### Input for this task
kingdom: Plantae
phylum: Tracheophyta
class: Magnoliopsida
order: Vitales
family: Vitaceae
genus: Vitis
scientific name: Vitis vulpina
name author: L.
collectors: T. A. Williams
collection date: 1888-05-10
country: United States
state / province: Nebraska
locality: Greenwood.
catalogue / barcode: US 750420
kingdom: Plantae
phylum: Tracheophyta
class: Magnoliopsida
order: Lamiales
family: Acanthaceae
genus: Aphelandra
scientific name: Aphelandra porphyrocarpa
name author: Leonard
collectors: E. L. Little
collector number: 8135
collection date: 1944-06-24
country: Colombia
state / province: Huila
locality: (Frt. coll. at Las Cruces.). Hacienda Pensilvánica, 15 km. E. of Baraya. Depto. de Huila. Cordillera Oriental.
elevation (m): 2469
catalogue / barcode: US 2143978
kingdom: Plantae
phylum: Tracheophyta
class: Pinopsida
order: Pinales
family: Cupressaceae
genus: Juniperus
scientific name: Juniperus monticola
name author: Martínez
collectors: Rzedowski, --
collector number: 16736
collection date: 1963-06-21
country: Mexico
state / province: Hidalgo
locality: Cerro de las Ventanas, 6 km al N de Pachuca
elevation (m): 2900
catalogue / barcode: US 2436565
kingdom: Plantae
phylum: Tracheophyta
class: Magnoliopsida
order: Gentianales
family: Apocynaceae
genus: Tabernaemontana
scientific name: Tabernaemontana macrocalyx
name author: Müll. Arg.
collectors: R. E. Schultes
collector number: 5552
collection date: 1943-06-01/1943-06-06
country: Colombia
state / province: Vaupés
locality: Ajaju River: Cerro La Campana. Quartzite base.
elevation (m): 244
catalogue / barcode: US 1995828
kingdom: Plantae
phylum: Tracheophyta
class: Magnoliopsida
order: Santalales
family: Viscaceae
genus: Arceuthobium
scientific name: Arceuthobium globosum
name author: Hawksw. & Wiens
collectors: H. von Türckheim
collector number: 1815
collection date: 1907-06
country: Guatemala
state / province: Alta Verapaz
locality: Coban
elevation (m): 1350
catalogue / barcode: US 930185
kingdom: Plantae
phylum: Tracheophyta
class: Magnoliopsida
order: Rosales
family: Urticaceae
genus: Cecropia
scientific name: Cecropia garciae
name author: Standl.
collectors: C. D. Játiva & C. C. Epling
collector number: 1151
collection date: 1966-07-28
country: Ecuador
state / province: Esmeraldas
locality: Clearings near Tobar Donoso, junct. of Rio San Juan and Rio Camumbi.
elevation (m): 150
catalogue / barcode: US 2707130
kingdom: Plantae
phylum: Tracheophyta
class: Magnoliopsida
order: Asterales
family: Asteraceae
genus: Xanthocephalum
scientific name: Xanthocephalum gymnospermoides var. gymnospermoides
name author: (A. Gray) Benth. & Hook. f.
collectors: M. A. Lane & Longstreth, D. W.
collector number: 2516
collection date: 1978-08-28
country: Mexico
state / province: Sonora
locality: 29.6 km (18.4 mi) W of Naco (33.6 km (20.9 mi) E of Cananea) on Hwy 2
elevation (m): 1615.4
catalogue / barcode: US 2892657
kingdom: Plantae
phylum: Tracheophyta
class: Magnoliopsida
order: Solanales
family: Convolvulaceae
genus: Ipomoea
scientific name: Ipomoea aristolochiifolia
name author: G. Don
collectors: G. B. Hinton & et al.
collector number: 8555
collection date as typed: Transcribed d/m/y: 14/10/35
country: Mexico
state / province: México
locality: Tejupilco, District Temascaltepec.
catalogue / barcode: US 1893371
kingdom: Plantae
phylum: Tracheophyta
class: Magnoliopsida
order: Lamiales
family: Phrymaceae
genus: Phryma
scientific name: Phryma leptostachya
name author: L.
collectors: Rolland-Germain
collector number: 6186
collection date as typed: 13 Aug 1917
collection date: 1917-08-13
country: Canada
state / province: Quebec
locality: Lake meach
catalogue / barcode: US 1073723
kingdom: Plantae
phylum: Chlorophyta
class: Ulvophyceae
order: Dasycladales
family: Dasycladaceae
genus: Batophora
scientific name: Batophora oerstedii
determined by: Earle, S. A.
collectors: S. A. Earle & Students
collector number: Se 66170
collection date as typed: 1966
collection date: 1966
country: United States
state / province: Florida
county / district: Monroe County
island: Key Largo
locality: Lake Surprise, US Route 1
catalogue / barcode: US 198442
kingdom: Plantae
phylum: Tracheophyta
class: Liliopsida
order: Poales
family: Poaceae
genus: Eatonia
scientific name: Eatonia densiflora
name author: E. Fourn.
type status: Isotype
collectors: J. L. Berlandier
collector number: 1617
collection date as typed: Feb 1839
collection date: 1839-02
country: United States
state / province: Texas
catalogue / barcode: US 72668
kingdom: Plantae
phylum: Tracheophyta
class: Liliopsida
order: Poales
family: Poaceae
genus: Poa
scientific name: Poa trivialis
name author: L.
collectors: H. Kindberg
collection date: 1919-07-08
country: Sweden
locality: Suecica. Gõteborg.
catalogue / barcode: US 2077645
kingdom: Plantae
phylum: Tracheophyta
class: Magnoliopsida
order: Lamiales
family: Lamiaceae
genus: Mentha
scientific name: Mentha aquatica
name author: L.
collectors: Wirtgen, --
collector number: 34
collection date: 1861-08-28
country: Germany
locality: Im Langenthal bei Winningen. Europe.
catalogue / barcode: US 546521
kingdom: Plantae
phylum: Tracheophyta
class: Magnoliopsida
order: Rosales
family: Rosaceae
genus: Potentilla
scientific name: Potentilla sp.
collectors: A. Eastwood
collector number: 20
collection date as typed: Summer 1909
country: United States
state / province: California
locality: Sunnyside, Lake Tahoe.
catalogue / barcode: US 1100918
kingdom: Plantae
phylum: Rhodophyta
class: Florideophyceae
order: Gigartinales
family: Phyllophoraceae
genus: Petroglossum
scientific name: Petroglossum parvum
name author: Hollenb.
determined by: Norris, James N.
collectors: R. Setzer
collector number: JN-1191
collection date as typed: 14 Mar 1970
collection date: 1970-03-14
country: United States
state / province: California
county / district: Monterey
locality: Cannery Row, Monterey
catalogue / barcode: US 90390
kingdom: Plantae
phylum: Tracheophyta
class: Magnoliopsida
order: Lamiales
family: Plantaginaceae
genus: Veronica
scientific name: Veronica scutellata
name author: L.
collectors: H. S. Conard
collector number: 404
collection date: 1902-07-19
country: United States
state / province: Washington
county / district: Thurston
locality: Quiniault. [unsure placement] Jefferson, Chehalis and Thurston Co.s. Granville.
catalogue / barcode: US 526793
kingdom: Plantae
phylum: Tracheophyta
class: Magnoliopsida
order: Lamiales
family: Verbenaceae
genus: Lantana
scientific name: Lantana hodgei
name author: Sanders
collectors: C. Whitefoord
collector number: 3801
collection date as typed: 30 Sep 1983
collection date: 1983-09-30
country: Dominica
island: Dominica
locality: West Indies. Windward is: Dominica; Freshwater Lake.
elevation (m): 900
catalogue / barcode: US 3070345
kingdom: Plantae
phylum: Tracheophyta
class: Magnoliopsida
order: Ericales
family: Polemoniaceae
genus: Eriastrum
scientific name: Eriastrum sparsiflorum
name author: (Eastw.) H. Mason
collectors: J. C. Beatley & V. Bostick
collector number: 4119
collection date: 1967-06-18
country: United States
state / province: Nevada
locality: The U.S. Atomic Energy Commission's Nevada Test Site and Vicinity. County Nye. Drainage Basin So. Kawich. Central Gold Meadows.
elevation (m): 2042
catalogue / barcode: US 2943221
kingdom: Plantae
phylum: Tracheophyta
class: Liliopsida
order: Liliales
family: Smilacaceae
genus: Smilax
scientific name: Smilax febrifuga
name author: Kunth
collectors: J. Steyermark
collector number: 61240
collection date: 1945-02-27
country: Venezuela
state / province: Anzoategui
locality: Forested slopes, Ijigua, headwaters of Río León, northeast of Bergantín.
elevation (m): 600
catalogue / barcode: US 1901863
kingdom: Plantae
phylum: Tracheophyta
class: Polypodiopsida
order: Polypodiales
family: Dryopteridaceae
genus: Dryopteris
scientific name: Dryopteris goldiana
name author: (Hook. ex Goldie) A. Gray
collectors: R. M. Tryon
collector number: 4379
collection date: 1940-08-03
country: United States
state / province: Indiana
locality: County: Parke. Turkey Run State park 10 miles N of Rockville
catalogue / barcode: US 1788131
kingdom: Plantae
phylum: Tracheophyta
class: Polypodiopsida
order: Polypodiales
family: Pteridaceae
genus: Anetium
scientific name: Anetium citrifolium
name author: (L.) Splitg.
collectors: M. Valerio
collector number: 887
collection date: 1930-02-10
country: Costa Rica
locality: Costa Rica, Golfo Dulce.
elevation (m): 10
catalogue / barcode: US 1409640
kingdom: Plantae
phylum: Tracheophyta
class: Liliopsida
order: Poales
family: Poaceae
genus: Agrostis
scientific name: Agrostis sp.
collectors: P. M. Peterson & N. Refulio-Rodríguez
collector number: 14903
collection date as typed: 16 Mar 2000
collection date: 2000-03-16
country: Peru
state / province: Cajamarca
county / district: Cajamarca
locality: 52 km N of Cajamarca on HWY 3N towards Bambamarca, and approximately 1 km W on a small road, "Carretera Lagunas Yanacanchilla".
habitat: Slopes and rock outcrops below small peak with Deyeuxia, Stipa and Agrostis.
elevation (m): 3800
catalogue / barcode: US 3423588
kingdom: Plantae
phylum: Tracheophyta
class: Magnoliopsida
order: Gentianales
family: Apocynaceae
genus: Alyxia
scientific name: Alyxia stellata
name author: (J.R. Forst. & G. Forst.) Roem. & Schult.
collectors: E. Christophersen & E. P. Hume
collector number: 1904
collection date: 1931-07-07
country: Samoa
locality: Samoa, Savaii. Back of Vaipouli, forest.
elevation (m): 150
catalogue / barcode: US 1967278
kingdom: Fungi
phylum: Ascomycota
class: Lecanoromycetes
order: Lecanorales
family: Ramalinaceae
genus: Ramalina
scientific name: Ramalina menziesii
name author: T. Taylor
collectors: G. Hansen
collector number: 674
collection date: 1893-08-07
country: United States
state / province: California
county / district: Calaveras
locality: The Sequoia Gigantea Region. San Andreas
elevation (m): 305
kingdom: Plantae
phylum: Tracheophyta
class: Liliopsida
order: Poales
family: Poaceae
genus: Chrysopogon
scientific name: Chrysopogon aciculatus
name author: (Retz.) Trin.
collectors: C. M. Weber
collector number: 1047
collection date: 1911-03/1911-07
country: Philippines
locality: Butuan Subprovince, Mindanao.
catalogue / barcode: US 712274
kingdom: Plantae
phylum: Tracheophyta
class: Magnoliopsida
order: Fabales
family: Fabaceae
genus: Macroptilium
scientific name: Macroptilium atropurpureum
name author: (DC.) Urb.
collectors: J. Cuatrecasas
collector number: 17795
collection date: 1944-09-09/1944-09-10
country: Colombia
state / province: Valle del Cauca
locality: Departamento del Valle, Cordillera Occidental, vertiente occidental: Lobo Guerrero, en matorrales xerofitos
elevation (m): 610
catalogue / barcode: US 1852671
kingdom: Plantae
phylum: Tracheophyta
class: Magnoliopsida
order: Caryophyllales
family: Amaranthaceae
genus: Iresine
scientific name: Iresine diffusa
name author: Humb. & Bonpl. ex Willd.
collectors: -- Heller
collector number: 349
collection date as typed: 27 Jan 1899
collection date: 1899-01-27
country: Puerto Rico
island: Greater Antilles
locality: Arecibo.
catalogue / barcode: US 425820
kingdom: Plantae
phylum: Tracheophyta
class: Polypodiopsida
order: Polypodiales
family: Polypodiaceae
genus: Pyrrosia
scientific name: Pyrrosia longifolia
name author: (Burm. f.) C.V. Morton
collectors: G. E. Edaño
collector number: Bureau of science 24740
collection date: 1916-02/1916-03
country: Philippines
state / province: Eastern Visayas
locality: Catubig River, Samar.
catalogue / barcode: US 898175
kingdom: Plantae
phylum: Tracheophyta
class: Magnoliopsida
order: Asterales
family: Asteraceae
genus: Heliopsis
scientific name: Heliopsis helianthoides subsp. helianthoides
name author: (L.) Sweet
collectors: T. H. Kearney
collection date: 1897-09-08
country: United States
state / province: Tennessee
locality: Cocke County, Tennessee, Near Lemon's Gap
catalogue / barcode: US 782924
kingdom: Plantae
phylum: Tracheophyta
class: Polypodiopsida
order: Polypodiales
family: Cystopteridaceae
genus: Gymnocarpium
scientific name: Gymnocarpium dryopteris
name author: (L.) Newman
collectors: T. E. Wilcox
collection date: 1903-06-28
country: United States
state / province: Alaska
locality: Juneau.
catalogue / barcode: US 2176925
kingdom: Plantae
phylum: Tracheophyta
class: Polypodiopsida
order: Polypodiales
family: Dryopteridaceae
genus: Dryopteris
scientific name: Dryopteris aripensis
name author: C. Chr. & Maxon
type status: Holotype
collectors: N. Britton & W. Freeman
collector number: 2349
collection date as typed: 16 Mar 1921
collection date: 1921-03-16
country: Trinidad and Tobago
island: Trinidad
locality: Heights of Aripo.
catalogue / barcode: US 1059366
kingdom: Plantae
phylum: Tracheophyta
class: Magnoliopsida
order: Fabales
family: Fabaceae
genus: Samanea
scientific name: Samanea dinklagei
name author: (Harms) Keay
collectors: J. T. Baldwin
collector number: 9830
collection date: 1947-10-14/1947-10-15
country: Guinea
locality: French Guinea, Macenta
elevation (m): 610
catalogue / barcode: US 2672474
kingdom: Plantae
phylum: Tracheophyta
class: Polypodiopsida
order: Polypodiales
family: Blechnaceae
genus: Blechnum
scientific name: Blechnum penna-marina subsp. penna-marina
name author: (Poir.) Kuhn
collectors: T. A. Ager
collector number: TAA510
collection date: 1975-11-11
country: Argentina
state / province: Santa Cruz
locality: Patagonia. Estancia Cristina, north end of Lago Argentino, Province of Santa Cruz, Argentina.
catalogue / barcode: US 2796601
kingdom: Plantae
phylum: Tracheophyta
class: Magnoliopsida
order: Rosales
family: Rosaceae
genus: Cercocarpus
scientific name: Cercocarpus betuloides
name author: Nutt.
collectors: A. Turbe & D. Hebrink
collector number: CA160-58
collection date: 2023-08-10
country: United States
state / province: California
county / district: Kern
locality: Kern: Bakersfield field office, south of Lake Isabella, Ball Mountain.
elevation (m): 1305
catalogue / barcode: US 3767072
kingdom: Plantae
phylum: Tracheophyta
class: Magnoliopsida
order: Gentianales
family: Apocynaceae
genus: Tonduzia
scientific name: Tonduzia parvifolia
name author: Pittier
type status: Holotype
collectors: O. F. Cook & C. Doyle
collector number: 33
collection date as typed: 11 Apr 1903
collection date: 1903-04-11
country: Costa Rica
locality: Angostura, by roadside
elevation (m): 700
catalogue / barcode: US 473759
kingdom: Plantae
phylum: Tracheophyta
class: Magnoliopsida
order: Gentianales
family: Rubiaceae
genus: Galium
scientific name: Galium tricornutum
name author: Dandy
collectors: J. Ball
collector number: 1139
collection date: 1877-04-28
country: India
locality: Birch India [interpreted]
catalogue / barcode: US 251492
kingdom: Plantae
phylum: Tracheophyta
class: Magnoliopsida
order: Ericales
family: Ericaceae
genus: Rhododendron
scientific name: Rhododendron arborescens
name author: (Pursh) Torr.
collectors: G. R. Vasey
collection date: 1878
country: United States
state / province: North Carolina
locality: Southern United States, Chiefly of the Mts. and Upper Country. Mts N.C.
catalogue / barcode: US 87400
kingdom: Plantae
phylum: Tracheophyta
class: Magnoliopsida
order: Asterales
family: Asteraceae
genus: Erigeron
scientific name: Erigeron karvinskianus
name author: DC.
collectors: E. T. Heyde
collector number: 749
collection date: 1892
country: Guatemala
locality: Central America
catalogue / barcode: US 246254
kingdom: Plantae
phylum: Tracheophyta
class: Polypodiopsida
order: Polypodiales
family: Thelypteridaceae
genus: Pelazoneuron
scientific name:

### Exercise brief
Quote the lines of the rows above, starting with the line that contains "country: Guinea" and continuing up to and including the line that contains "collector number: TAA510". Reproduce each line word for word.

### Completed exercise
country: Guinea
locality: French Guinea, Macenta
elevation (m): 610
catalogue / barcode: US 2672474
kingdom: Plantae
phylum: Tracheophyta
class: Polypodiopsida
order: Polypodiales
family: Blechnaceae
genus: Blechnum
scientific name: Blechnum penna-marina subsp. penna-marina
name author: (Poir.) Kuhn
collectors: T. A. Ager
collector number: TAA510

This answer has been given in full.